* WHAT TO DO:
Gather all lines with "left" from the records.

%%

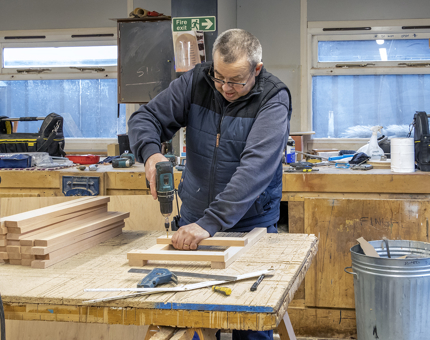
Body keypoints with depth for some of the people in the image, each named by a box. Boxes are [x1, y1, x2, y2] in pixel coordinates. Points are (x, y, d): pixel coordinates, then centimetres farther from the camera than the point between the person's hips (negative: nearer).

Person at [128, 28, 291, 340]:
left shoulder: (274, 100, -17)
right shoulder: (196, 82, -5)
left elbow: (255, 168, -29)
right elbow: (145, 118, -3)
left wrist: (210, 223, -37)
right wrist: (150, 151, -27)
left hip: (251, 224, -3)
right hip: (195, 217, 3)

%%

* EXERCISE SOLUTION:
left shoulder: (274, 100, -17)
left elbow: (255, 168, -29)
left wrist: (210, 223, -37)
left hip: (251, 224, -3)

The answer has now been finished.